How Vaccines Work

Intro

Vaccines train the immune system to recognise and fight infections without causing the full disease. They are one of the most effective public health interventions, preventing millions of deaths each year and helping eradicate or control deadly illnesses such as smallpox, polio, and measles.

Understanding how they work requires a look at both the immune system and the broader role of vaccination in public health.

Key Points

Immunity basics: Vaccines mimic infection to build protective memory without serious illness.
Innate vs adaptive: The innate system responds first; vaccines build adaptive memory (B cells, T cells).
Types of vaccines: Live attenuated, inactivated, subunit, conjugate, mRNA, and vector-based.
Adjuvants: Ingredients like aluminum salts boost response in some vaccines.
Herd immunity: When enough people are immune, diseases struggle to spread.
Surveillance: Safety is tracked continuously worldwide.
Myths: Claims such as a link to autism have been repeatedly debunked.

Background: The Immune System

Innate immunity: The body’s immediate, non-specific defense (skin, mucosa, macrophages, interferons).
Adaptive immunity: A targeted response involving B cells (antibodies) and T cells (killer and helper cells).
Immunological memory: After infection or vaccination, memory B and T cells persist, enabling faster, stronger responses to future exposure.

How Vaccines Train Immunity

Antigen introduction: A harmless part of the pathogen (protein, sugar, RNA instructions) is introduced.
Immune recognition: Antigen-presenting cells process the antigen and show it to T cells.
Activation: B cells produce antibodies; T cells coordinate and destroy infected cells.
Memory formation: Memory cells remain ready to respond rapidly on re-exposure.

Types of Vaccines

Live attenuated: Weakened pathogen (e.g., measles, yellow fever). Strong, durable immunity; not for immunocompromised.
Inactivated: Killed pathogens (e.g., polio [IPV], hepatitis A). Safer, may need boosters.
Subunit/conjugate: Specific proteins or sugars (e.g., HPV, Hib). Require adjuvants.
mRNA vaccines: Provide genetic instructions for antigen production (e.g., COVID-19). Fast to design, highly effective.
Viral vector: Harmless carrier virus delivers genetic instructions (e.g., Ebola, adenoviral COVID vaccines).

Role of Adjuvants

Adjuvants (such as aluminum salts, MF59, AS04) boost immune responses by stimulating innate sensors, prolonging antigen exposure, and improving adaptive immunity. They are safe, well-studied, and carefully regulated.

Herd Immunity

When a high proportion of the population is immune, transmission chains are disrupted.
Thresholds vary: measles (~95%), polio (~80–85%), COVID-19 (variable, higher due to evolving variants).
Herd immunity protects vulnerable people who cannot be vaccinated, such as infants and the immunocompromised.

Risks / Benefits

Benefits: Vaccines prevent disease, disability, and death, with benefits vastly outweighing risks.
Risks: Mild side effects (soreness, fever, fatigue) are common. Severe adverse events are extremely rare and are closely monitored.
Balance: The risk of vaccine-preventable disease is far greater than the risk of vaccination.

FAQ

Q: Can vaccines give me the disease?
A: Live attenuated vaccines very rarely revert, but licensed products are safe. Inactivated, subunit, and mRNA vaccines cannot cause infection.

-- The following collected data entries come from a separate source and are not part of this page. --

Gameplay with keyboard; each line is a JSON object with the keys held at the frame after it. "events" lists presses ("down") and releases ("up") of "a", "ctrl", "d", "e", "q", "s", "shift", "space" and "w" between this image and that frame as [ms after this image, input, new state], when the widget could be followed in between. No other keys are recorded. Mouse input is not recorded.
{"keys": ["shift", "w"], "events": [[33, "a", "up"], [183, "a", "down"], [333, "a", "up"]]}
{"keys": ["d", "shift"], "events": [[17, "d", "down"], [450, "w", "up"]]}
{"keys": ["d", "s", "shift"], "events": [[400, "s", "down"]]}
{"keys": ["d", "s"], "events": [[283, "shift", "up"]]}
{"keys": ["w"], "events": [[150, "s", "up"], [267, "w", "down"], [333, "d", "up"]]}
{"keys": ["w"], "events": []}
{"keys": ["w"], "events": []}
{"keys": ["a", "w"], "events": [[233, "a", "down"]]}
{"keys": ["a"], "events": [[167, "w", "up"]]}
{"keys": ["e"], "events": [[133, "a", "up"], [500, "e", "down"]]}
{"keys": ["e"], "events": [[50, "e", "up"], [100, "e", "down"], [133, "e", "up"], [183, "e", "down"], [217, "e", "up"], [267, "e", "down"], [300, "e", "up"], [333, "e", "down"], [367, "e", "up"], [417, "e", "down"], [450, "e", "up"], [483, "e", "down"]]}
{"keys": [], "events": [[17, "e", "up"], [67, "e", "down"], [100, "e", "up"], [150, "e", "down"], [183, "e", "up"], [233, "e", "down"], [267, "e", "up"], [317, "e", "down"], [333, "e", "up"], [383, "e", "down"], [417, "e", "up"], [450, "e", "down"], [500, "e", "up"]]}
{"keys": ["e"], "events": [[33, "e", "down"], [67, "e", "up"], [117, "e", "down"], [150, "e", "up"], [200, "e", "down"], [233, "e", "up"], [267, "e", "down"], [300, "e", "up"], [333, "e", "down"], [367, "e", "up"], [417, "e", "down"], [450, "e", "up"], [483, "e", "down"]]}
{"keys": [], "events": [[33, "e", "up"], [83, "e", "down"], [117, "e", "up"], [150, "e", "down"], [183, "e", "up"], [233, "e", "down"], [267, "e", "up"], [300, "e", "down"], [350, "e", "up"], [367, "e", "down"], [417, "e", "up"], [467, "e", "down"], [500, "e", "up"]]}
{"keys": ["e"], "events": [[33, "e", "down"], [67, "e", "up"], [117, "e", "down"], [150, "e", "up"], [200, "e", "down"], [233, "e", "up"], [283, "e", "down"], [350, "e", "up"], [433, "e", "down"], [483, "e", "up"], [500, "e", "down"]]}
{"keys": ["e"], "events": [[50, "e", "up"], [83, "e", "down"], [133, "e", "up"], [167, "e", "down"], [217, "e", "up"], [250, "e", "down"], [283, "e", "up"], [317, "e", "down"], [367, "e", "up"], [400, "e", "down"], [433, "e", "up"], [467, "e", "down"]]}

Q: How long does immunity last?
A: It varies. Some (measles, yellow fever) give lifelong protection; others (influenza, pertussis) require boosters.

Q: Why are boosters needed?
A: To counter waning immunity or evolving pathogens.

Q: Do vaccines always prevent infection?
A: Not always. Some prevent severe illness and transmission even if mild infection occurs.